EX-5.1 2 v07170exv5w1.htm EXHIBIT 5.1 exv5w1
 

Exhibit 5.1

[O’MELVENY & MYERS LLP LETTERHEAD]

March 24, 2005

Lions Gate Entertainment Inc.
2700 Colorado Avenue, Suite 200
Santa Monica, California 90404

Ladies and Gentlemen:

     At your request, we have examined the Registration Statement (“Registration Statement”) on Form S-3 of Lions Gate Entertainment, Inc., a Delaware corporation (the “Company”), in connection with the registration under the Securities Act of 1933 of $175,000,000 in aggregate principal amount of 3.625% Senior Subordinated Convertible Notes due 2025 (the “Notes”).

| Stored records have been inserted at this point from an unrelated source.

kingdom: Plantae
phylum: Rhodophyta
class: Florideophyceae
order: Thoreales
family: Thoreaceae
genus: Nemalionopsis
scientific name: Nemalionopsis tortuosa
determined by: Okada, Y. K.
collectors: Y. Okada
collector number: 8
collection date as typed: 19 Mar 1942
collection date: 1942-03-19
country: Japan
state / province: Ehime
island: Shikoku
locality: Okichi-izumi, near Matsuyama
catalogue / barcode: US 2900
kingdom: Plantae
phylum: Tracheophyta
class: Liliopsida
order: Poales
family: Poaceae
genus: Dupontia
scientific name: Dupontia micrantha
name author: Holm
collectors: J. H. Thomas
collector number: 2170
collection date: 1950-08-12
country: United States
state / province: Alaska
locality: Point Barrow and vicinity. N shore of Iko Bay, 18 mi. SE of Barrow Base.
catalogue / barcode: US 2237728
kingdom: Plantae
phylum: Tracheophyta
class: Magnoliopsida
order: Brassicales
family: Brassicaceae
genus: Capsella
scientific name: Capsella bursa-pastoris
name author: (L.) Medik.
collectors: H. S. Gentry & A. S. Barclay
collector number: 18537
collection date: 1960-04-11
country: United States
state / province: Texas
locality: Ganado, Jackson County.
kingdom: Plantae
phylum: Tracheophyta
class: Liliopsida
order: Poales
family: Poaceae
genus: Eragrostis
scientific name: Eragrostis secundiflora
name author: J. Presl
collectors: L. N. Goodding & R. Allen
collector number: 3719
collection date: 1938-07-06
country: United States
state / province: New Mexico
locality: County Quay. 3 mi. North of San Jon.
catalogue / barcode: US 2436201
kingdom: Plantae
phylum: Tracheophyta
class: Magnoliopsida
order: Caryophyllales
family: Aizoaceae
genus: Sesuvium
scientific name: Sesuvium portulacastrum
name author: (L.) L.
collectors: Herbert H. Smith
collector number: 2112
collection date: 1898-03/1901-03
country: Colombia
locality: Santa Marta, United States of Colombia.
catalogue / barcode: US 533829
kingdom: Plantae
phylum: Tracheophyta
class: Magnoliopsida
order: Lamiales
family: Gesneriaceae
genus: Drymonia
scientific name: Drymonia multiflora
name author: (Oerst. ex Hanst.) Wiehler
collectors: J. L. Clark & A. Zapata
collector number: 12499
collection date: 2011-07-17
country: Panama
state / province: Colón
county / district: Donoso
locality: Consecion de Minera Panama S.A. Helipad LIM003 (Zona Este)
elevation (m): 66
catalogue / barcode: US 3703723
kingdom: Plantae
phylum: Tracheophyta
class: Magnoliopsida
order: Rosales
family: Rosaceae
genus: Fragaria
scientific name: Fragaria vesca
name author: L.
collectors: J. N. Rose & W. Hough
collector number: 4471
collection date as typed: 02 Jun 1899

     We are of the opinion that the Notes have been duly authorized by all necessary corporate action on the part of the Company and are legally valid and binding obligations of the Company, enforceable against the Company in accordance with their terms, except as may be limited by bankruptcy, insolvency, reorganization, moratorium or similar laws relating to or affecting creditors’ rights generally (including, without limitation, fraudulent conveyance laws), and by general principles of equity including, without limitation, concepts of materiality, reasonableness, good faith and fair dealing and the possible unavailability of specific performance or injunctive relief, regardless or whether considered in a proceeding in equity or at law.

     We hereby consent to the use of this opinion as an exhibit to the Registration Statement and to the reference to this firm under the heading “Legal Matters” in the Prospectus constituting part of the Registration Statement.